The Best Father in the World award that was bestowed on Pankaj Tripathi in Gunjan Saxena: The Kargil Girl now has to be handed over to Danish Husain for Mee Raqsam.
In Gunjan Saxena, Tripathi’s character Anup Saxena encourages his daughter to chase her dream of becoming a pilot. In Mee Raqsam, Danish Husain’s Salim goes further: he stands up against his family and community to allow his daughter to become a Bharatanatyam dancer. Accusations of blasphemy are followed by a social boycott and yet, Salim stands by his only child Maryam.
The relationship between Salim and Maryam (Aditi Subedi) is the big beating heart of cinematographer Baba Azmi’s directorial debut. Mee Raqsam (I Dance) is set in Mijwan village in Uttar Pradesh’s Zamagarh district. The production is a tribute to the filmmaker’s father, the renowned Progressive poet and lyricist Kaifi Azmi, who was born here in 1919. Mee Raqsam is dedicated to Kaifi Azmi’s vision of tolerance and social justice, which remains unfulfilled. But, as Salim often demonstrates, it is worth chasing.

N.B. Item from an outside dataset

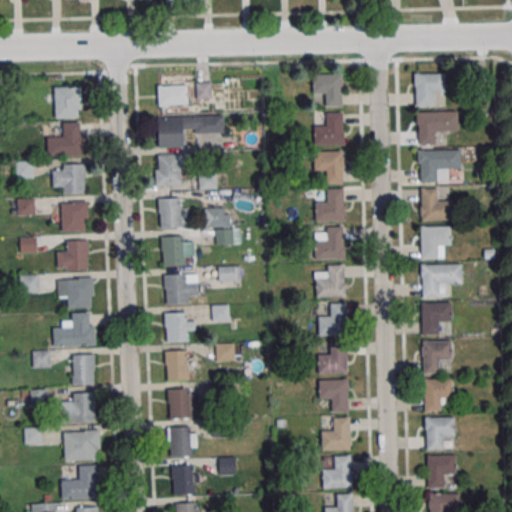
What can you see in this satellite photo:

Maryam’s love for dance, inculcated by her beloved late mother, shocks her relatives, dismays religious leader Hashim (Naseeruddin Shah), and brings out the anti-Muslim bigot in a patron of her dance institute. Even as the stakes are escalated, Salim remains resolute – a prince among men, found mostly in fairy tales and perfectly at home in an old-fashioned script that wants to put its characters through a series of trials before taking them to the happy ending they deserve.
The gentle tone and lack of hysteria, while welcome in a movie with heavy themes, do not quite give a full picture of the opposition faced by Salim. A dance contest, that reliable crutch used in movies to signal acceptance and legitimacy, becomes a simplistic device to solve Maryam’s problem.

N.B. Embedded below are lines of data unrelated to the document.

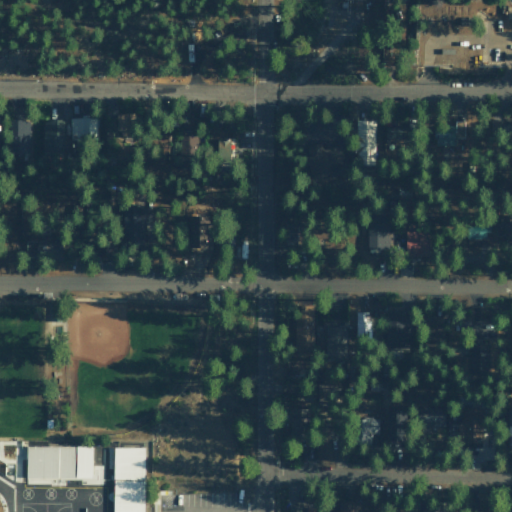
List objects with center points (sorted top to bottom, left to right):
road: (256, 90)
building: (82, 128)
building: (505, 130)
building: (447, 133)
building: (393, 135)
building: (17, 136)
building: (52, 137)
building: (364, 142)
building: (221, 151)
building: (322, 161)
building: (131, 226)
building: (199, 230)
building: (474, 230)
building: (377, 231)
building: (415, 243)
building: (47, 248)
road: (259, 256)
road: (256, 282)
building: (393, 328)
building: (431, 331)
building: (302, 338)
building: (334, 342)
building: (476, 358)
building: (429, 415)
building: (296, 421)
building: (392, 423)
building: (468, 426)
building: (508, 426)
building: (364, 429)
building: (322, 445)
building: (48, 459)
building: (61, 463)
road: (385, 474)
building: (132, 478)
building: (127, 479)
building: (348, 505)
building: (486, 506)
road: (208, 510)
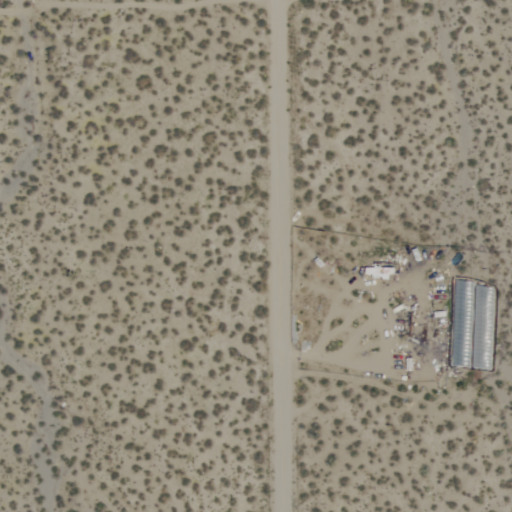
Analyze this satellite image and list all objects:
road: (280, 256)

The screenplay, by Safdar Mir and Husain Mir, is better with the small touches – the tender connection between father and daughter that is expressed through everyday actions and shared secrets; the ability of unprejudiced adolescents to get along better than their elders; the Bharatanatyam teacher Uma (Sudeepta Singh) who is encouraging as well as understanding of Maryam’s faith.

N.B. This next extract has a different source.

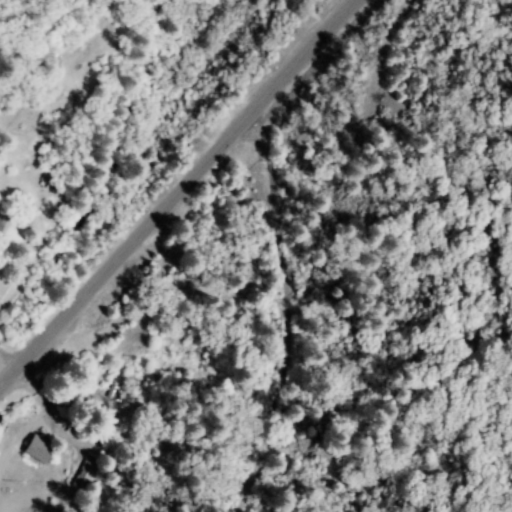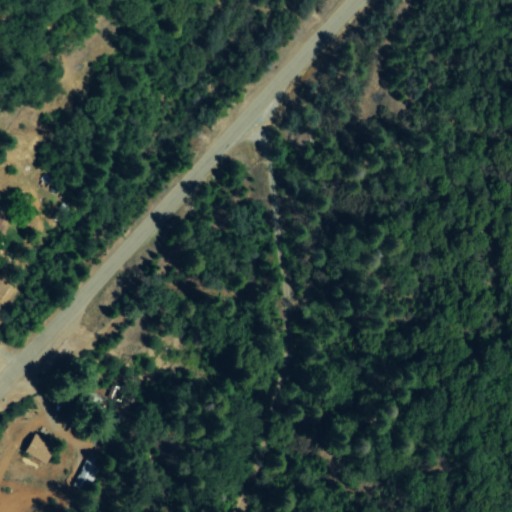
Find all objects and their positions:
road: (179, 186)
building: (1, 220)
building: (38, 448)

Baba Azmi directs his cast with ease and brings out their foibles without reducing them to caricatures. Danish Husain is in top form as this movie’s stand-in for Kaifi Azmi. Husain movingly portrays Salim’s ruffled charm as well as his inner strength when Hashim turns the screws on him. Aditi Subedi delivers a confident and sensitive performance as the teenage trailblazer Maryam. Naseeruddin Shah, cast against type as a tyrant, communicates Hashim’s pettiness through subtle changes in expression and tone.
Among the well-etched minor characters is Ashfaque (Kaustubh Shukla), a broad-minded rickshaw driver. Ashfaque has a business idea that will be a hit in the real world: sunglasses for canines, or “Goggies for Doggies”.
Also by Ashfaque: if we stop dreaming, life will be colourless. The 95-minute Mee Raqsam flirts with nightmares but settles for optimism and hope. The rebellion against intolerance is ultimately lightweight, but the relationship between Salim and Maryam runs deep and lingers long after the sound of anklets has faded.